* [SUPPLIED TEXT]

##########

The WHO Expert Committee on Comprehensive School Health Education and Promotion identified five types of indicators which reflected integration between the priorities of both the health and education sectors. These indicators were one of a number of outcomes of intensive international collaboration over 2 years in the mid-1990s. A series of workshops in the five WHO regions provided ideas to the Expert Committee which also invited 32 leaders in school health to develop background papers. The five types of indicators identified were (WHO, 1996c
):
- Children's health status, e.g. height for age, total calorie intake.
- Learning ability, attendance and learning achievement, e.g. literacy and numeracy skills, basic learning competencies.
- Behaviors affecting health, e.g. tobacco use, physical activity.
- Quality of the physical and psychosocial health environment, e.g. water and sanitation quality, policies and practices in schools.
- School health program implementation, e.g. curriculum, access to health services, links with the local school community.
The Committee in its report claimed that in a number of areas, the work done on identifying indicators and reporting on them has been comprehensive, e.g. physical environment indicators, height for age, weight for age, learning achievement, and health risk and health enhancing behaviors. However, they make a strong argument for more research into developing clear indicators around the learning ability of students, the psychosocial aspects of a school's environment, and on dissemination and implementation of school health programs in particular. They also commented on teachers as important stakeholders in school health `...the development of indicators to assess the health status, professional development, and satisfaction of teachers is extremely limited and should be a priority for research' [(WHO, 1996c
), p. 18]. The recognition of the role teachers play in developing and implementing school health programmes, and the supporting resources and services for them to effectively undertake their tasks, has received very little attention in the literature. However, in the latter part of the 1990s, it was evident that countries and agencies were recognizing the significance of the teacher in school health and many capacity-building initiatives were being undertaken (NHMRC, 1996; St Leger and Nutbeam, 1999
; Weare, 2000
). However, few programs had actually addressed the necessary indicators to understand these initiatives.

##########

Saved data entries
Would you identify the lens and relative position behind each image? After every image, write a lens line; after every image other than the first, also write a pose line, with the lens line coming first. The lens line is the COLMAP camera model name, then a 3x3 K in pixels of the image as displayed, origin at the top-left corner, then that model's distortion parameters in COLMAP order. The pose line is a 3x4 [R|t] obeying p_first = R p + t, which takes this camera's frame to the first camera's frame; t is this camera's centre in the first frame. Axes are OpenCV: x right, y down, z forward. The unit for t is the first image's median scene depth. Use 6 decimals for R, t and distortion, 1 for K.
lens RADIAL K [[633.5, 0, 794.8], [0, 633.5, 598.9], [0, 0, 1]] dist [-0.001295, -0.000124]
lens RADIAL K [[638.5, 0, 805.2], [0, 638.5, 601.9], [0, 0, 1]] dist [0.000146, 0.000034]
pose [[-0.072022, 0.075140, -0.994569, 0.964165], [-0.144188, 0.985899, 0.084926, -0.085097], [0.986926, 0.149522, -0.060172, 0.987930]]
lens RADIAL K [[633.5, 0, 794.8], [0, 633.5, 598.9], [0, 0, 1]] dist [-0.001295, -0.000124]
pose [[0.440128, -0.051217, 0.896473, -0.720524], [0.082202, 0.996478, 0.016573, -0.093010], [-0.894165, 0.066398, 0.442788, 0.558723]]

##########

* [GOAL OF THE EXERCISE]
Resume the passage on school health indicators right after its final sentence, writing on in the same style.

* [ANSWER]
Work to bring the health and education sectors closer and to develop useful indicators has begun within the health-promoting school movements, particularly in Europe, the Western Pacific and North America (American Cancer Society, 1993
; McDonald and Ziglio 1994
; WHO, 1996a
). However, it appears little attention has been given to identifying not only the key stakeholders in school health promotion and education programs, but also, the relative importance of these stakeholders in contributing to both the development of indicators, their measurement and use of such measures.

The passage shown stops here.